According to a joint report prepared by EY-Parthenon and the Indian Steel Association (ISA), India's coking coal imports are expected to increase by approximately 42% to reach 115 million tonnes by the 2030 fiscal year, in line with rising demand in the country’s steel sector.
The report notes that imports, which reported 81 million tonnes in the 2025 fiscal year, will continue to grow with the goal of increasing steel production capacity to 300 million tonnes. Coking coal demand is expected to rise from 87 million tonnes in FY2025 to 135 million tonnes in FY2030 — a 55% increase.
The report, titled “India’s Coking Coal Strategy: Building Resilience through Innovation, Sustainability, and Policy,” emphasizes that India, the world’s second-largest steel producer, is heavily dependent on coking coal, with 95% of total demand coming from the steel industry.
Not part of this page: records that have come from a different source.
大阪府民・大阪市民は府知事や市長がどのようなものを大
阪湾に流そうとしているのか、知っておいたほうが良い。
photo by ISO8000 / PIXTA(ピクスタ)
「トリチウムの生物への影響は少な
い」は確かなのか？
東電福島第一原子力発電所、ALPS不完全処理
To reduce this dependency, the government aims to increase domestic raw coking coal production to 140 million tonnes by 2030, with 105 million tonnes coming from Coal India and 35 million tonnes from private sector companies. However, the fact that the washing capacity is limited to only 15 million tonnes indicates that dependence on imports will show to continue process.
Vinayak Vipul, Partner at EY-Parthenon Business Consulting, stated that India's steel ambitions cannot be achieved without reducing reliance on imported coking coal:
“Although domestic production is projected to double by 2030, imports will continue to play a crucial role in meeting demand. This dependency makes the sector vulnerable to price volatility and supply chain shocks. India must enhance resource diversification and invest in technologies that support the transition to low-carbon steel to unlock the true value of its reserves.”